In early September 2025, British carmaker Jaguar Land Rover (JLR) announced that they had experienced a serious cyberattack. The attack forced the company to shut down or disconnect many of its systems. The impact of this led to widespread disruption of both manufacturing plants and retail operations e.g. dealerships were unable to register new vehicles or supply spare parts.
Initially, JLR said there was no evidence that customer data had been stolen. However, as the investigation progressed, the company admitted that there had been a data breach.
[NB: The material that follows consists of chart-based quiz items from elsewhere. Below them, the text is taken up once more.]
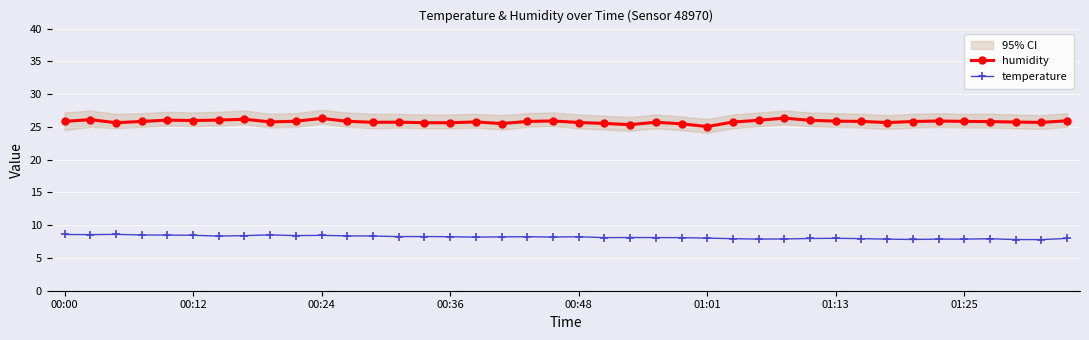

Reading left to right, list all the values displayed in this chart.

humidity: 25.8	26.1	25.6	25.8	26.0	26.0	26.0	26.2	25.8	25.9	26.3	25.9	25.7	25.7	25.6	25.6	25.8	25.5	25.8	25.9	25.7	25.5	25.3	25.7	25.5	25.1	25.7	26.0	26.3	26.0	25.9	25.8	25.7	25.8	25.9	25.8	25.8	25.7	25.7	25.9
temperature: 8.6	8.6	8.6	8.5	8.5	8.5	8.3	8.4	8.5	8.4	8.4	8.4	8.3	8.3	8.3	8.2	8.2	8.2	8.2	8.2	8.2	8.1	8.1	8.1	8.1	8.0	7.9	7.9	7.9	8.0	8.0	8.0	7.9	7.8	7.9	7.9	7.9	7.8	7.8	8.0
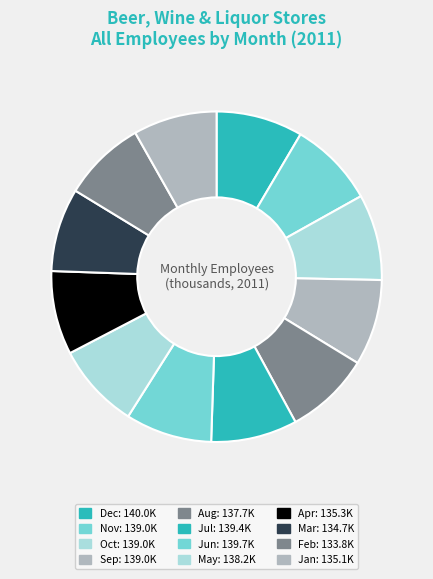

Count the number of slices in the pie.

12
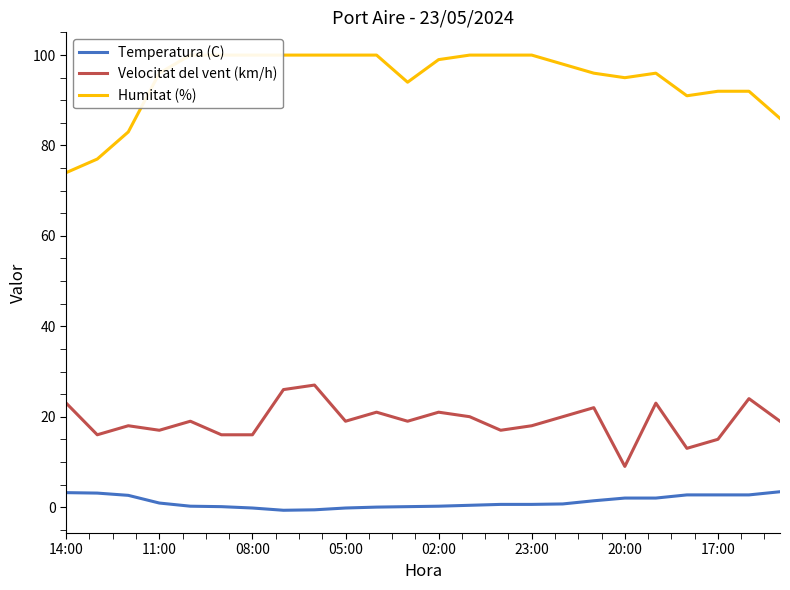

True or false: Humitat (%) and Temperatura (C) intersect in this chart.

False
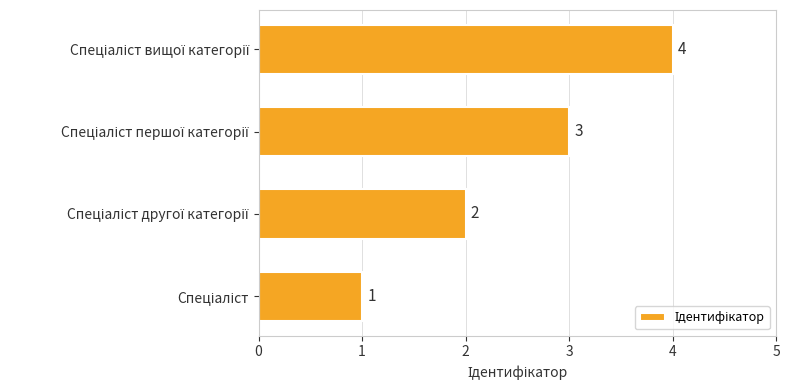

Count the values in the range 2 to 4.

3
When the Factory Lights Went Out
The cyberattack hit at one of JLR’s busiest times of the year – this is when new registration plates are launched in the UK – so it’s fair to say that this created a sense of urgency for JLR and gave the attackers a strong vantage point.
To minimize the impact of the attack, JLR had to shut down its systems all over the world. This meant factories in the UK, China, Slovakia, and India had to be closed. Staff were sent home, dealerships were left in limbo, and various companies within JLR’s supply chain were left facing bankruptcy.
At present, JLR has declined to publicly share the nature of the attack – a common step when an attack is still active to minimize any further exploitation. However, many experts suggest that disconnecting so many systems at once is a telltale sign of attempting to thwart the spread of ransomware.
While it has been confirmed that a data breach is likely to have occurred, JLR remain tight-lipped on exactly what data has been compromised. JLR are continuing to investigate the attack and has confirmed it will contact the relevant regulators when any breached data has been identified. At first, no responsibility was claimed for the attack, but a hacking group known as Scattered Spider has now stepped forward. Believed to comprise a collective of teenagers and young adults, Scattered Spider has already created headlines this year with their attacks on major British organizations.
Turning Lessons into Everyday Security
The attack which has struck at the heart of JLR, could easily be replicated against your own organization. Therefore, it’s crucial that you understand the best methods for fortifying your defenses and securing your data. Ophtek’s best tips to achieve this are:
- Keep Software and Devices Updated: Many attacks exploit vulnerabilities where patches are available but haven’t been installed. Accordingly, installing updates for your operating system, applications, and firmware can repair these security holes before hackers get in.
- Use Strong Passwords and Multi-Factor Authentication: Educate your employees on the importance of password security and how to create strong, unique passwords. And, where possible, always enable multi-factor authentication to install an additional layer of protection.
- Backup Securely: Regular backups are critical when it comes to securing your data. As well as creating regular backups, make sure that multiple backups are created and stored in both online and offline environments. The best way, in our opinion, is following the 3-2-1 backup method.